Connecticut's pregnancy exception law was clearly written to benefit fetuses but it is medically wrong to assume that continuing a pregnancy, by maintaining a mother on life support will always be in the child's best interest. Factors such as the health of the mother, health of the fetus, and life-sustaining medications will affect the potential to save a fetus. Given these risks, HB 5148 is ethically sound because it returns the decision-making power to patients and their families.

Leanne Harpin, Fairfield Connecticut: Under current Connecticut law there is an absence of statutory language regarding the validity of advance directives in the case of pregnancy. With clear language lacking it leaves terminally ill and mortally injured pregnant women unable to utilize their advance directives. When laws like this are vague it makes an already traumatic situation that much more painful and heartbreaking. Please clarify the law and support HB 5148.

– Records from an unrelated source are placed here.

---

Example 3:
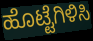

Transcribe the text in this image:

ಹೊಟ್ಟೆಗಿಳಿಸಿ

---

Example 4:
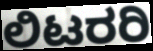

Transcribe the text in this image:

ಲಿಟರರಿ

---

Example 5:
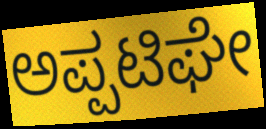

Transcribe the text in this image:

ಅಪ್ಪಟಿಘೇ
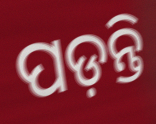
ପଡ଼ନ୍ତି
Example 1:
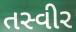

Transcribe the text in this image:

તસ્વીર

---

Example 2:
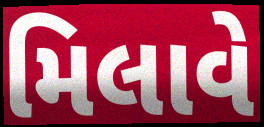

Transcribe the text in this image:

મિલાવે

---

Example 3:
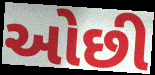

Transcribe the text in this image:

ઓછી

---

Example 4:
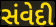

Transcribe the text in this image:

સંવેદી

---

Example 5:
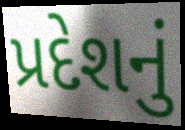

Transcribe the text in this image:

પ્રદેશનું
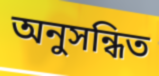
অনুসন্ধিত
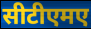
सीटीएमए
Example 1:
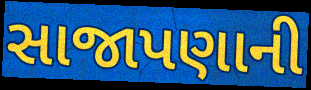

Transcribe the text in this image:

સાજાપણાની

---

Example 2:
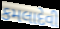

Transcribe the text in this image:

કમલાદેવી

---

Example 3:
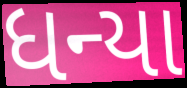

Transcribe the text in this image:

ધન્યા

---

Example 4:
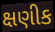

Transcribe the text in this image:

ક્ષણીક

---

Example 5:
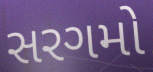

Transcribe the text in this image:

સરગમો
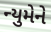
ન્યુમેને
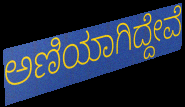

Erin Livensparger, Portland Connecticut: Current law infringes on women's constitutional rights to refuse medical treatment and to terminate non-viable pregnancies, often working against the best interests of the fetus as well. As a woman who has had difficult pregnancies I understand the hard choices that a family might have to make and I am appalled that this law is still current law. A woman knows that is best for her and her family and if she has a living will it must be respected. Please repeal Connecticut's pregnancy exception and support HB 5148.

Nora Niedzielski-Eichner, Norwalk Connecticut: I am writing as a third-year law student and as a mother. Last year, as I learned of my pregnancy, I also learned of Connecticut's pregnancy exception law and was shocked, angered, and frightened. Shocked, because we live in Connecticut and I expect our laws to be up-to-date, especially in an area as important as healthcare. Angered, because the current law denies pregnant women the right to make their own medical decisions, as everyone else in the state is allowed to do; and, frightened, because there was a remote chance I could end up in a coma and kept on life support against my wishes.

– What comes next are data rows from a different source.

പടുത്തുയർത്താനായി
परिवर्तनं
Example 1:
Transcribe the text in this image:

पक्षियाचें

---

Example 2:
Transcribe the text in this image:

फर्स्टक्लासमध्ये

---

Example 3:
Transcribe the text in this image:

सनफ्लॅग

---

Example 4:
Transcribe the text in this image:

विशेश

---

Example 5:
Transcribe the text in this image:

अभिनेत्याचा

I wrote my first advance directive a number of years ago and they felt even more important to me last year when I was facing a high-risk pregnancy. Nonetheless, Connecticut denied me the right to make my own final decision and the right to designate my partner as the one I wanted to make all other medical decisions. Moreover, from a law perspective, Connecticut denies the rights of pregnant women in the most confusing way possible, by simply removing pregnant women from the category of people who can sign a living will and appoint a health care representative. Many medical professionals, such as the midwifery group that handled by pregnancy and birth, are unaware that pregnant women are restricted from advance directives and will promote this in their offices.

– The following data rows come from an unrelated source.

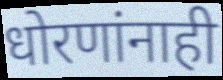
धोरणांनाही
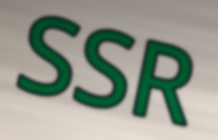
SSR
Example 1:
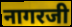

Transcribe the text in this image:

नागरजी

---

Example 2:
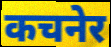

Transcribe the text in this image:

कचनेर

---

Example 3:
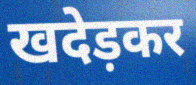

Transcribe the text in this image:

खदेड़कर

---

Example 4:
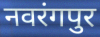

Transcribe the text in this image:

नवरंगपुर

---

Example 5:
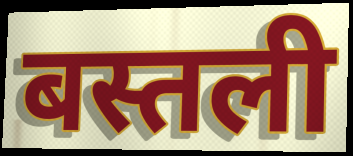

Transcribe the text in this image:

बस्तली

From a constitutional and ethical prospective, Connecticut's pregnancy exception denied me the equal protection of the law for the period of my pregnancy, violating my constitutional right to refuse medical treatment and my constitutional right to make all decisions about my pregnancy.

The current statute exposes women to the risk of a prolonged death that is entirely contrary to their beliefs and wishes without notice and without recourse. Please repeal Connecticut's pregnancy exception and pass HB 5148 so that pregnant women can control their most important health care decisions, just like everyone else.

Kayla Tarlton, New Haven Connecticut: Irrespective to a woman's advance directive, past statements, fetal health, or patient suffering, Connecticut doctors must keep a woman on life sustaining machines until a fetus is able to be removed via Cesarean section. In addition to an advance directive becoming invalid upon conception, it will not be legally binding after the pregnancy, as a pregnant woman has no legal right to draft the instructions. Not only does Connecticut's pregnancy exception cast unconstitutional burdens upon women but it often works against the best interests of the fetus as well. By attempting to continue incubation, with a mother who is comatose, it disregards fetal suffering and future quality of life.I urge the committee to work to insure that the important benefits described in HB 5148 become law in Connecticut.